> EXCERPT
####
As one of the world’s most beloved properties, Pokémon has stood the test of time, since becoming one of the all-time best-selling game series as well as a successful television and film franchise. Additionally, Pokémon has become a profitable brand of merchandising with trading cards, action figures, and much, much more. Most recently, the property explored previously uncharted waters with its foray into mobile gaming with the uber-successful Augmented Reality (AR) app Pokémon Go. As the franchise is now in its 20th anniversary, however, it’s important to remember the games that made the property the success it is today – Pokémon Red, Blue, and Yellow.
Even after two decades, these titles still remain as some of the gaming industry’s most celebrated role-playing games (RPG’s). With the rerelease of these beloved titles – now available on the Nintendo eShop – nostalgic gamers are revisiting their past and realizing that there is a lot of depth to these seemingly simple games. In celebration of the games’ respective rereleases, as well as the franchise’s 20th anniversary, we have compiled a list of 15 things you might not have known about Pokémon Red, Blue, and Yellow, the series’ original flagship titles. Within this article, we will explore some of the game’s hidden secrets as well as some lesser known behind-the-scenes stories from the title’s development.
Here are the 15 Things You Never Knew About Pokémon Red, Blue, and Yellow.
15. You Can Fight Professor Oak
Many of the game’s secrets are hidden within glitches that have been found by gamers over the years. These glitches are often useful and, at times, somewhat humorous, but they are also key in uncovering some of Pokémon Red, Blue, and Yellow‘s biggest Easter Eggs. One of these fan-favorite Easter Eggs from the original game series is the secret battle with Professor Oak.
####
> SOURCE MATERIAL

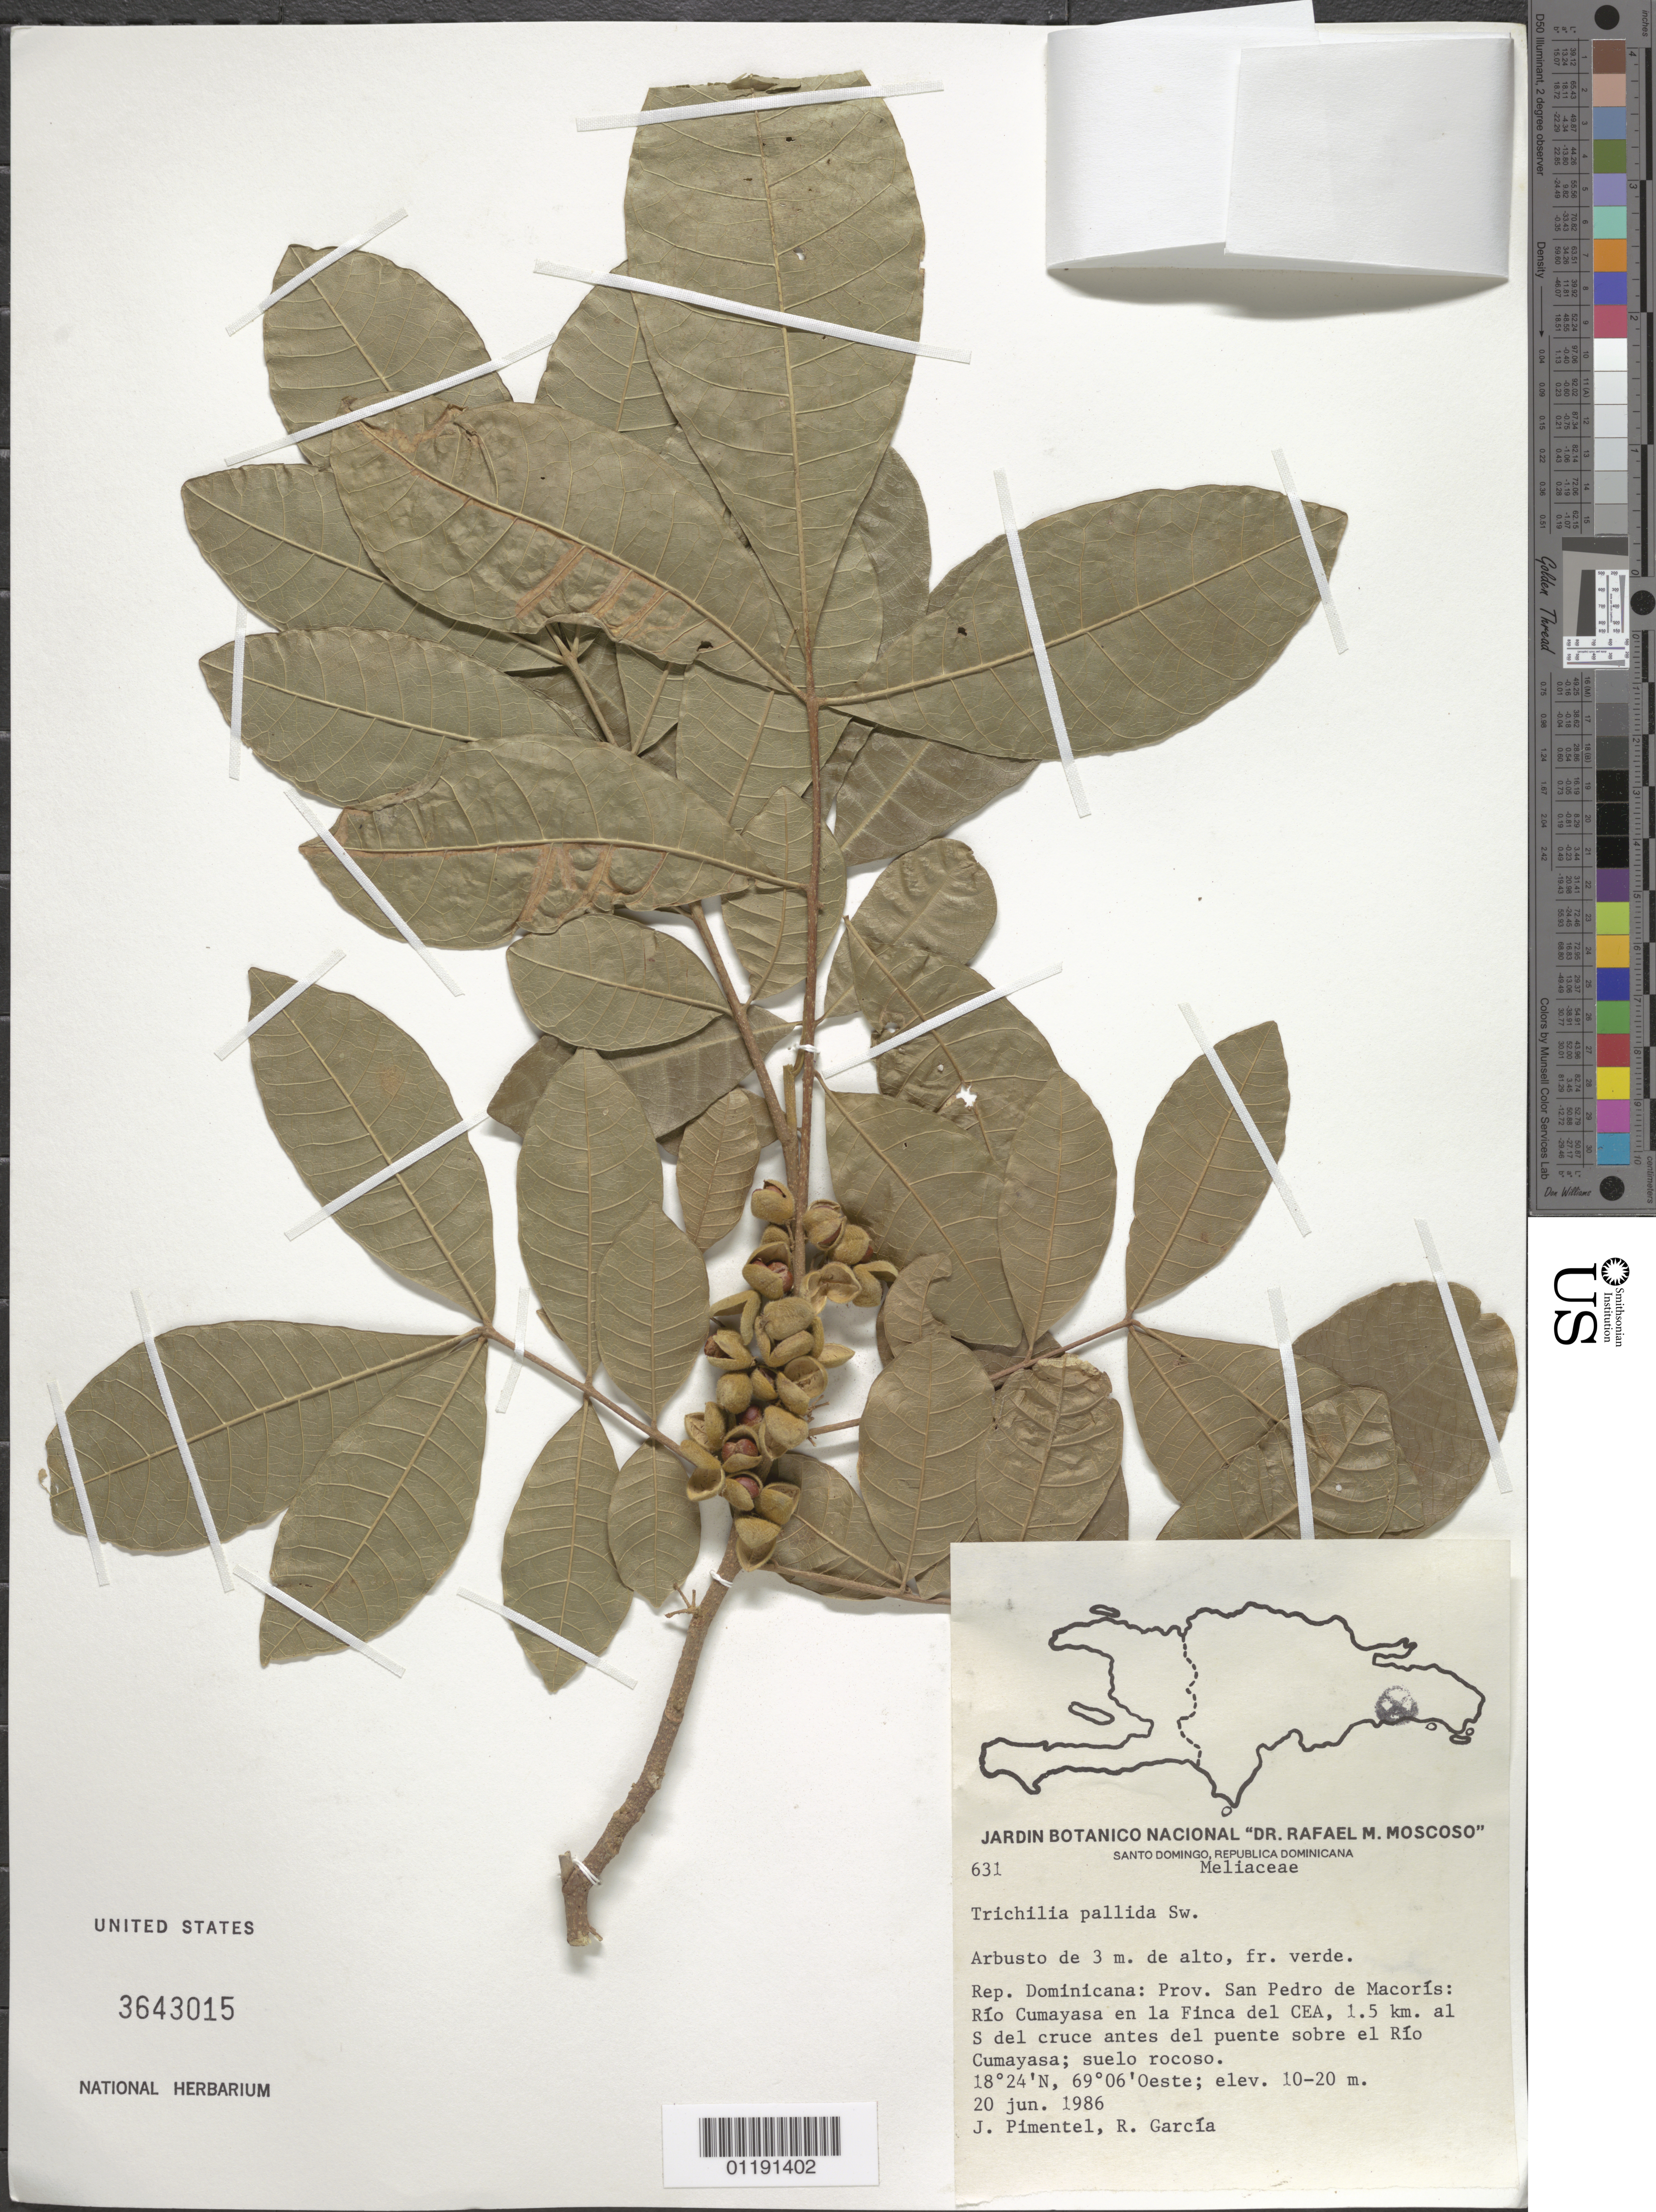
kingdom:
####
> THE PROBLEM
Retype the entire Pokémon Red, Blue, and Yellow article word for word. This data was drawn from a different source than the text.

> PROBLEM SOLUTION
As one of the world’s most beloved properties, Pokémon has stood the test of time, since becoming one of the all-time best-selling game series as well as a successful television and film franchise. Additionally, Pokémon has become a profitable brand of merchandising with trading cards, action figures, and much, much more. Most recently, the property explored previously uncharted waters with its foray into mobile gaming with the uber-successful Augmented Reality (AR) app Pokémon Go. As the franchise is now in its 20th anniversary, however, it’s important to remember the games that made the property the success it is today – Pokémon Red, Blue, and Yellow.
Even after two decades, these titles still remain as some of the gaming industry’s most celebrated role-playing games (RPG’s). With the rerelease of these beloved titles – now available on the Nintendo eShop – nostalgic gamers are revisiting their past and realizing that there is a lot of depth to these seemingly simple games. In celebration of the games’ respective rereleases, as well as the franchise’s 20th anniversary, we have compiled a list of 15 things you might not have known about Pokémon Red, Blue, and Yellow, the series’ original flagship titles. Within this article, we will explore some of the game’s hidden secrets as well as some lesser known behind-the-scenes stories from the title’s development.
Here are the 15 Things You Never Knew About Pokémon Red, Blue, and Yellow.
15. You Can Fight Professor Oak
Many of the game’s secrets are hidden within glitches that have been found by gamers over the years. These glitches are often useful and, at times, somewhat humorous, but they are also key in uncovering some of Pokémon Red, Blue, and Yellow‘s biggest Easter Eggs. One of these fan-favorite Easter Eggs from the original game series is the secret battle with Professor Oak.